There is a significant effect of species (\(F_{2,327} = 673.82\), \(p < 0.001\)) and the intraspecific variable (\(F_{1,327} = 199.47\), \(p < 0.001\)).
13.4.4 Question 4: Mankind’s biggest foe
Mosquitoes kill more people than any other animal every year. One of the ways in which humans die from mosquitoes is by infecting them with malaria. While malaria has been largely eradicated in North America, it still persists in the Caribbean, Central America, and South America. You are curious if mortality rates have been consistent between years within the Americas, or if there have been any “outbreak” years.

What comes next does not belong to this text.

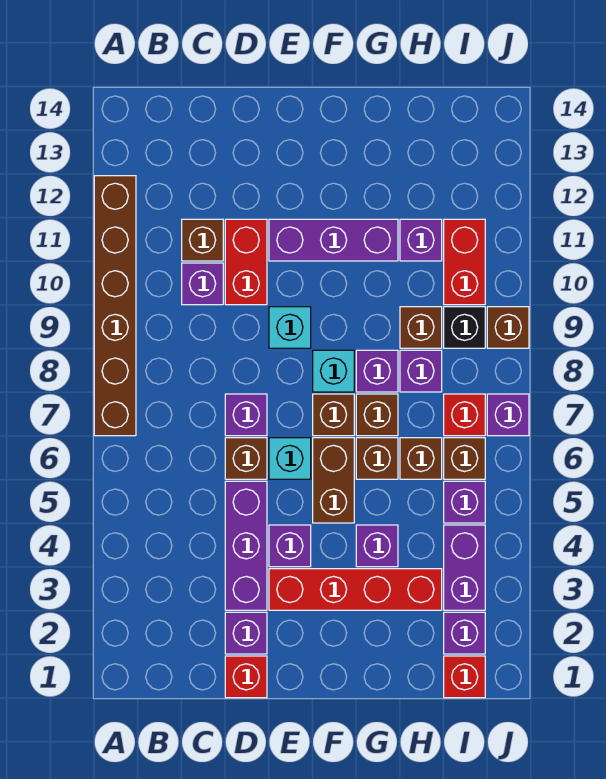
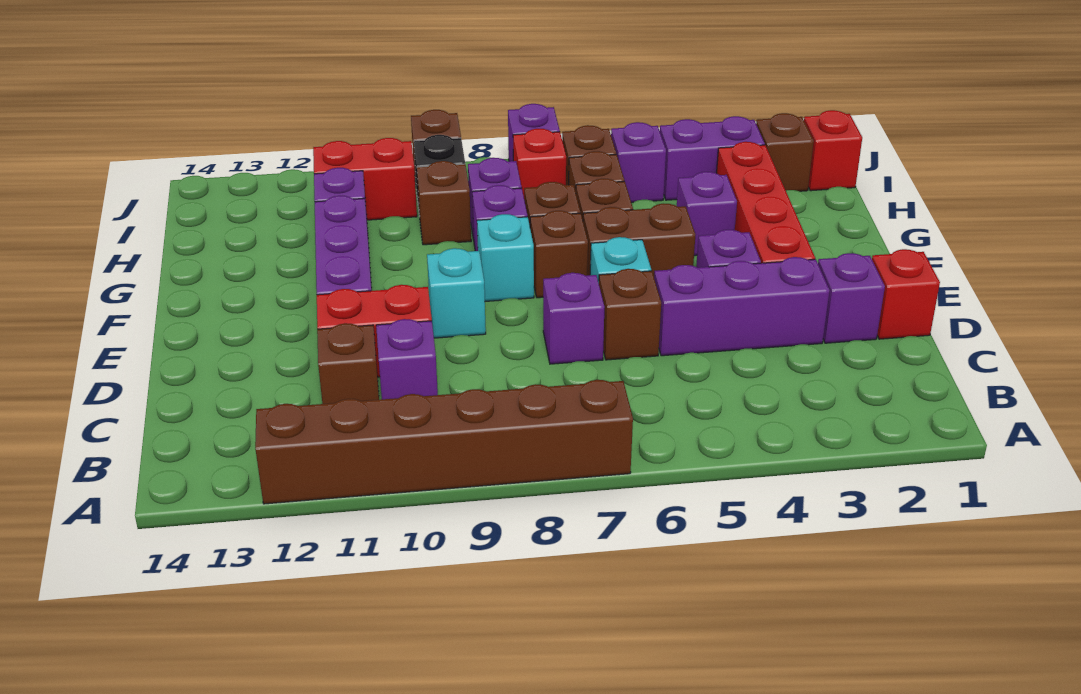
purple brick I2 level 1 -> brown brick I2 level 1

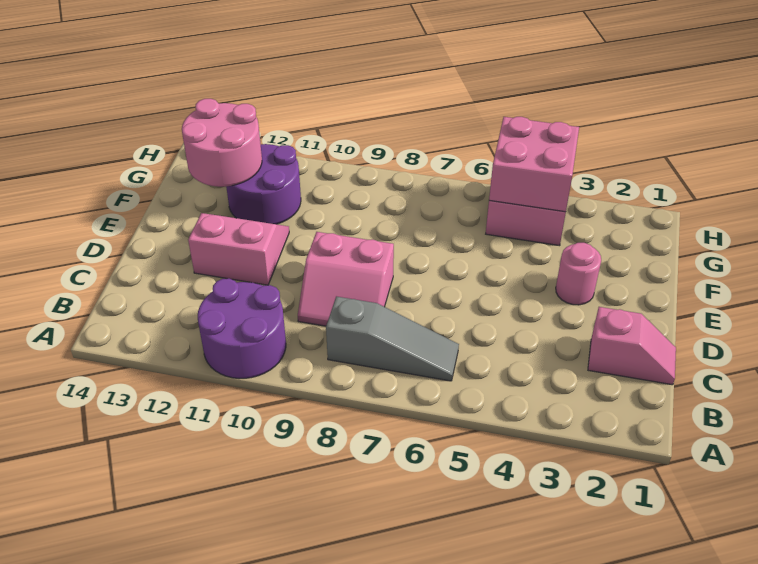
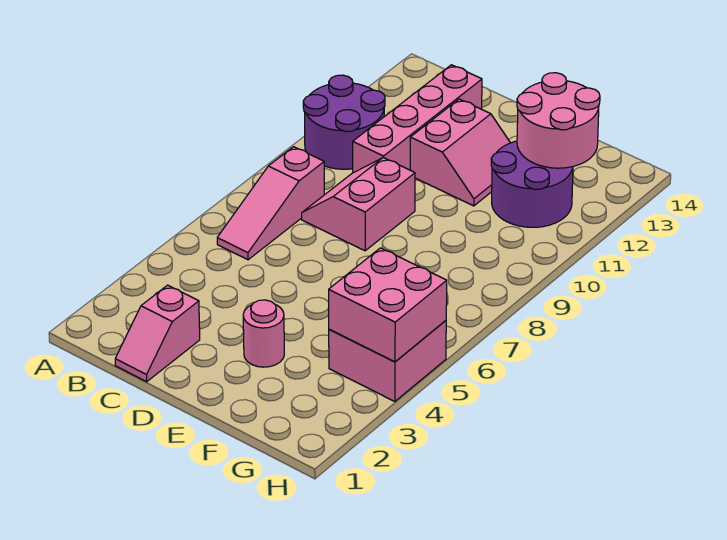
grey slope B6:B8 level 1 top 8 -> pink slope B6:B8 level 1 top 8
none -> pink brick C10:C13 level 1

Load the malaria dataset below, and:
Filter for the entity of Andean Latin America, Caribbean, Central Latin America, Southern Latin America, and Tropical Latin America.
Filter only for years that are 2012 or more recently.
Compare malaria deaths by country, taking into account that year may also be a source of variation for deaths (i.e., via outbreaks).
These data are non-normal, but for the purposes of this problem, perform a standard ANOVA on the non-transformed data.
It is well known that male driver insurance costs more than female’s - but did you know those who live in urban areas also pay more? You want to see if these trends translate to incarceration rates as well, to truly be able to tell if males are “Bad Guys”.
Load the pretrial dataset below, and:
Filter for the male and female populations to exclude total incarceration rates
Compare incarceration rates between male and female populations, and determine if urbanicity plays a role in incarceration rates between these two populations.
These data are non-normal, but for the purposes of this problem, perform a standard ANOVA on the non-transformed data. Provide a potential explanation as to why this data is not normal.
There is an effect of sex (\(F_{1,360} = 583.65\)), urbanicity (\(F_{3,360} = 8.68\)), and the interaction between the two (\(F_{3,360} = 6.05\)). All \(p < 0.001\).
13.4.6 Question 6: Your turn!
Using datasets from tidytuesdayR (viewable here) or a different dataset of your choosing, create your own two-way ANOVA homework problem.
You are allowed to work with others, but you must say who you worked with if you do. Please keep group sizes ≤ 4.
Your problem must include a worked through “key” showing how the homework problem should be done based on the prompt.
I want you to do a good faith effort at this problem; if you get stuck or cannot figure out how to get a problem to work, show which datasets you tried to use and where you might get homework data in the future if these don’t work.